Andrew and I have had a love-hate relationship over the years, since the very beginning of his blogging. No need to go back over it here, but the fact is that I owe the guy a lot. When I began solo blogging on Beliefnet back in 2006, links to my posts by Andrew was, if I remember correctly, the single biggest reason my blog grew so fast. And when I started blogging here at TAC after the Templeton hiatus, Andrew throwing me links had a lot to do with me regaining my audience. When my book on my sister came out, Andrew promoted it on his site with a video interview series. We had a long dinner that night, which I enjoyed hugely, and came to respect him more and to have more affection for him.
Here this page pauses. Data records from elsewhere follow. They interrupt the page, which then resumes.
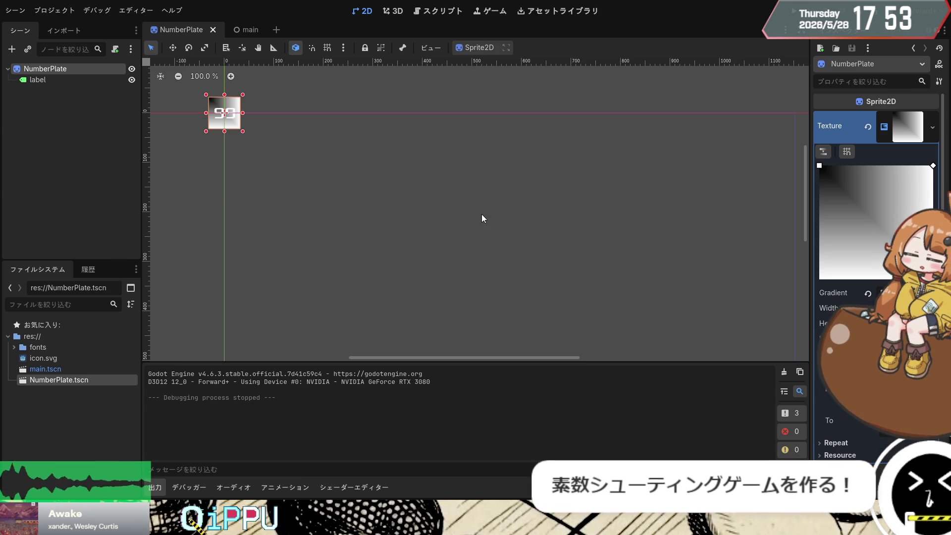
Step: Attach number_plate.gd to NumberPlate, replace _ready's pass with hide(), and save the script
left_click(450, 371)
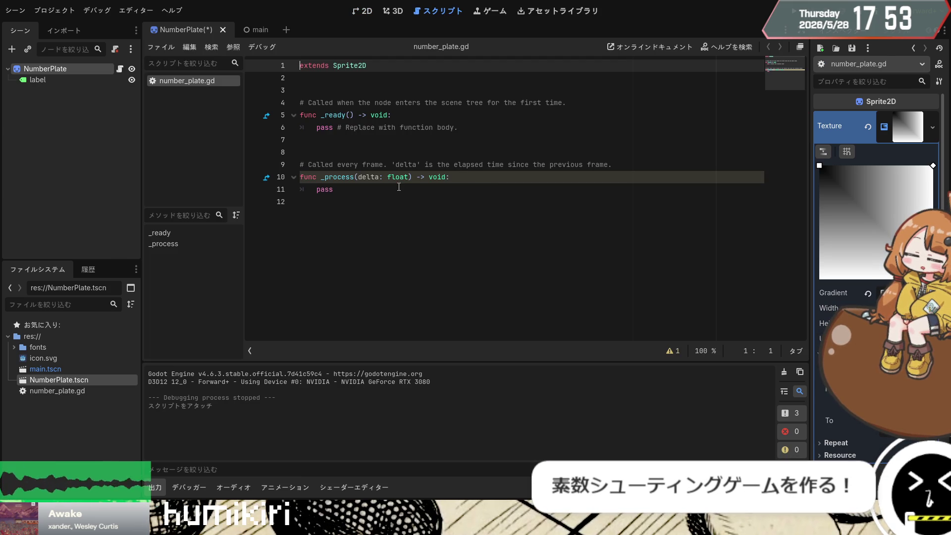
left_click_drag(463, 127, 316, 129)
left_click(586, 270)
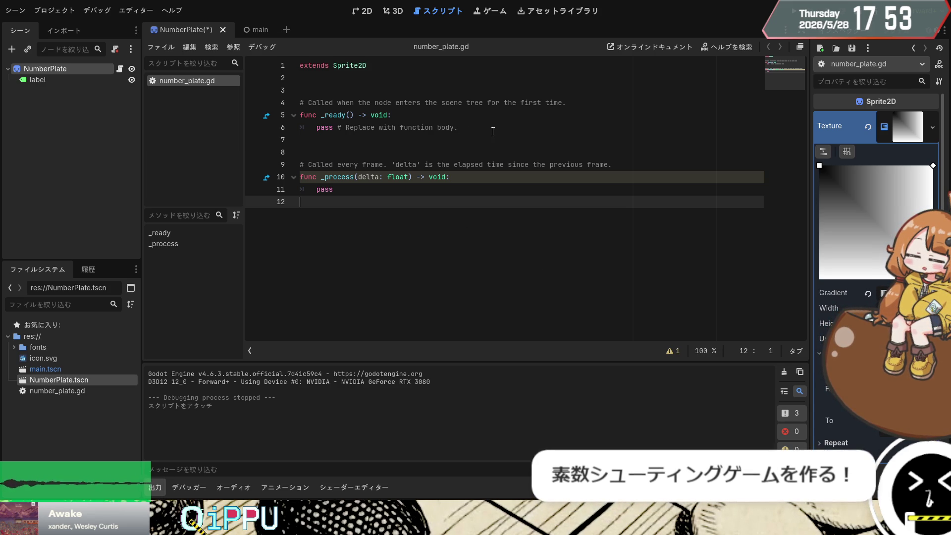
left_click_drag(458, 127, 316, 129)
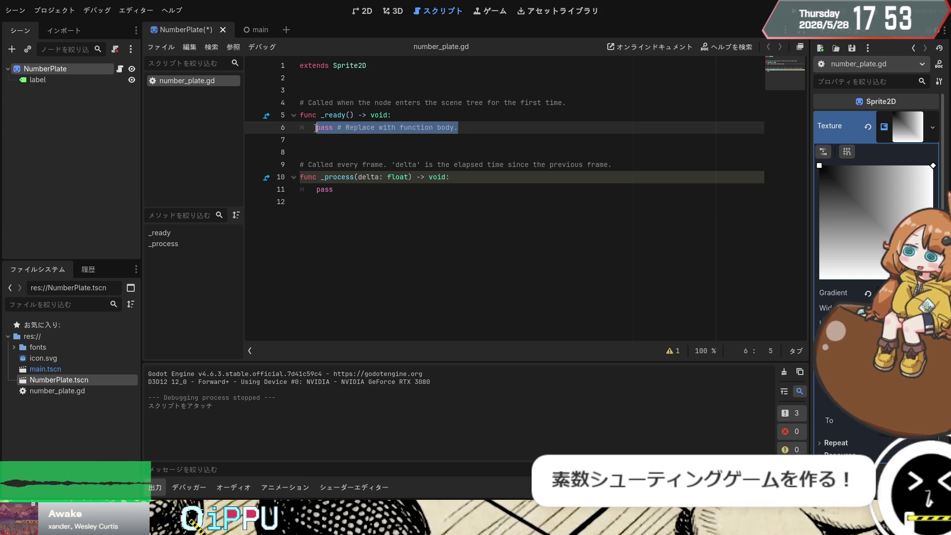
key("BackSpace")
type("hide()")
key("ctrl+s")
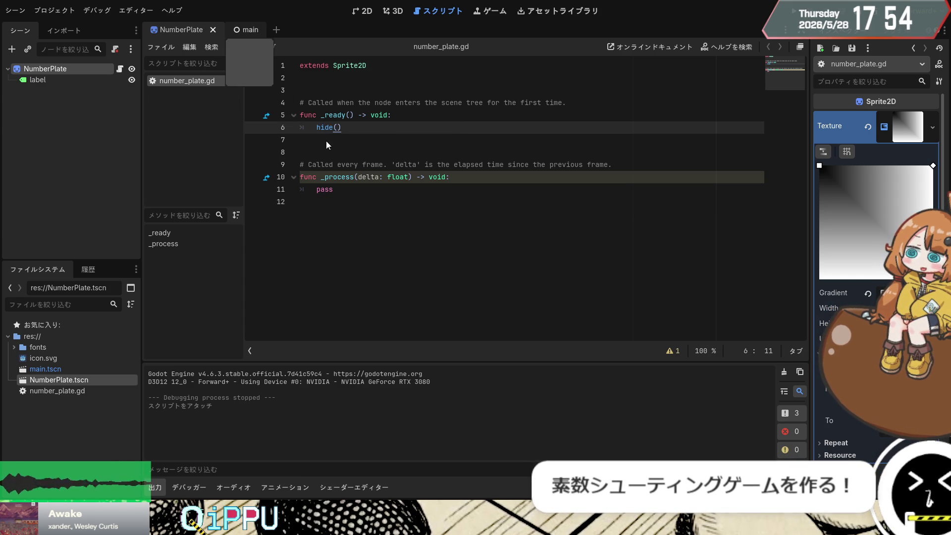
left_click(246, 31)
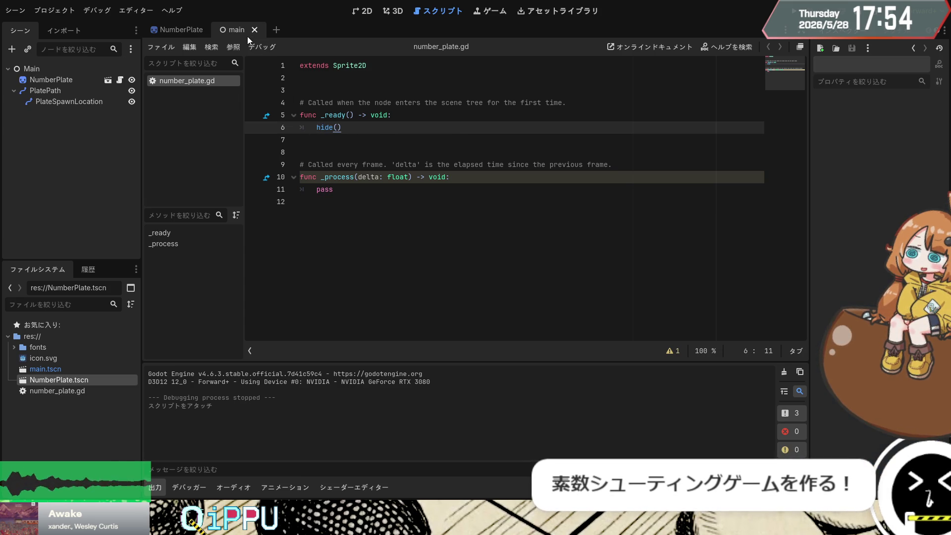
Step: Run the game to confirm the number plate is hidden, then stop it
left_click(796, 17)
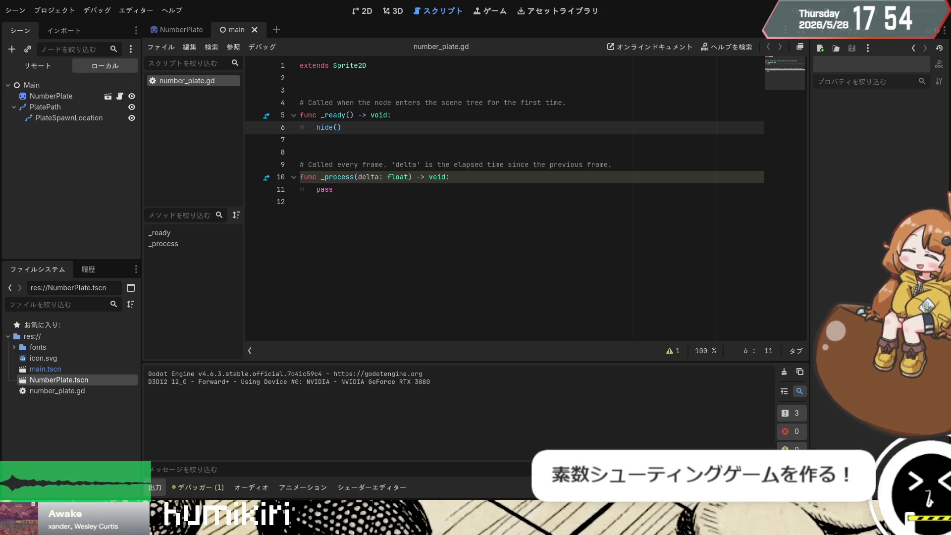
key("F8")
left_click(49, 69)
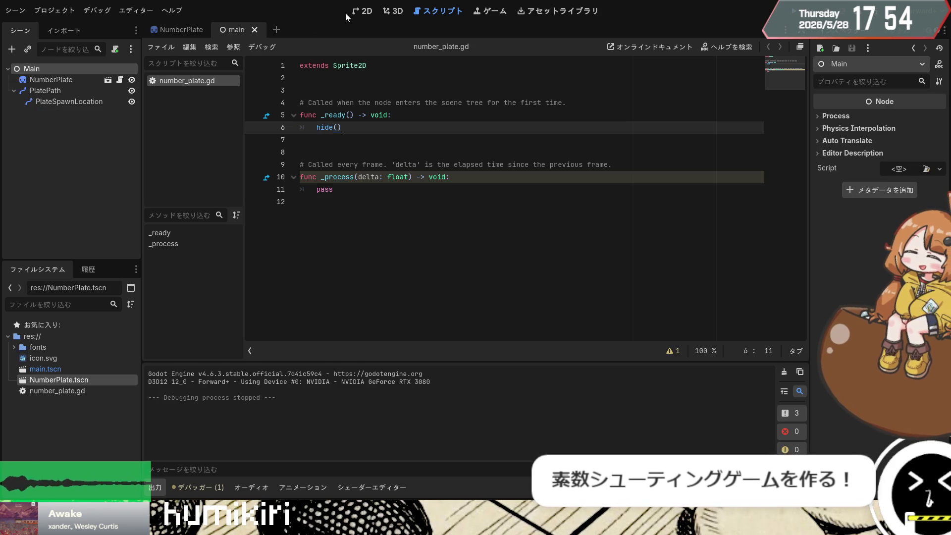
Step: Select the Main root node and attach a new main.gd script to it
left_click(362, 11)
This, despite his “Christianist” stuff. People are complicated. I depend on my friends putting up with my own nonsense and hysterias (peak oil, anyone?); it’s part of what makes writing and the writing life fun.

I’ve spent periods where I’ve not read Andrew for weeks (after one too many of the Palin gynecological expeditions), but of course I always come back, because inevitably I miss him. And now he’s going to be gone. Selfishly, I regret that he’s not going to be there to hate and to love but always to read. On the other hand, assuming he’s got a financial cushion, I don’t blame him for doing this.

Blogging professionally is one of those jobs like being a movie critic. Everybody thinks it’s easy, until they try to do it. It’s not so much that you have to stay “on” all the time as it’s that you can’t turn it off. When Andrew says he’s burned out, I believe him. In the past four years, I’ve written two books, and am in the process of finishing co-writing a third, all the while continuing doing this blog, and other writing projects. And I’m not complaining! I really love my job. But for reasons outside of my control, the work got incredibly intense for the last three months of the year, and I lost my health again (though I seem to be bouncing back, Deo gratias). It’s stress. I regret to say that I don’t know how to unplug digitally. I can’t stand still in a line without checking e-mail, approving blog comments, living digitally. That’s messed up. What’s even more messed up is that I love this stuff. I really do. This is the best job I’ve ever had, and the best I can imagine having. And every time I start feeling worn out, I’ll be driving and seeing some guy busting their butts on a road crew in the Louisiana sun, and I’ll realize how easy I have it.

It does take a toll. I spent five hours on a phone call today with my writing partner on this next book (out this fall), and still blogged. I was so wiped by day’s end I couldn’t even walk around the long block with the kids after dark. My wife feels like a blog widow a lot of the time, and my kids feel like blog orphans. I wonder sometimes what it would be like if I took a three-month hiatus in which I wrote nothing, or at least nothing that I published instantly. I can’t afford to do that, but I think about it.

So, good luck to Andrew Sullivan. I hope he gets healthier, calmer, and finds a still place in which to dwell for a while. It’s got to be hard to walk away from one of the most successful blogs on the Internet. The year that I was working at Templeton and wasn’t allowed to blog was really, really stressful. I wouldn’t be surprised if after six months of resting up, Andrew didn’t come back. That would be fine too.

I wish his talented staff well, and hope they find work soon. They’re nice guys, at least the ones I’ve met: Chris Bodenner and Patrick Appel, and the staffer with whom I’ve corresponded, and whose work I admire, Matthew Sitman.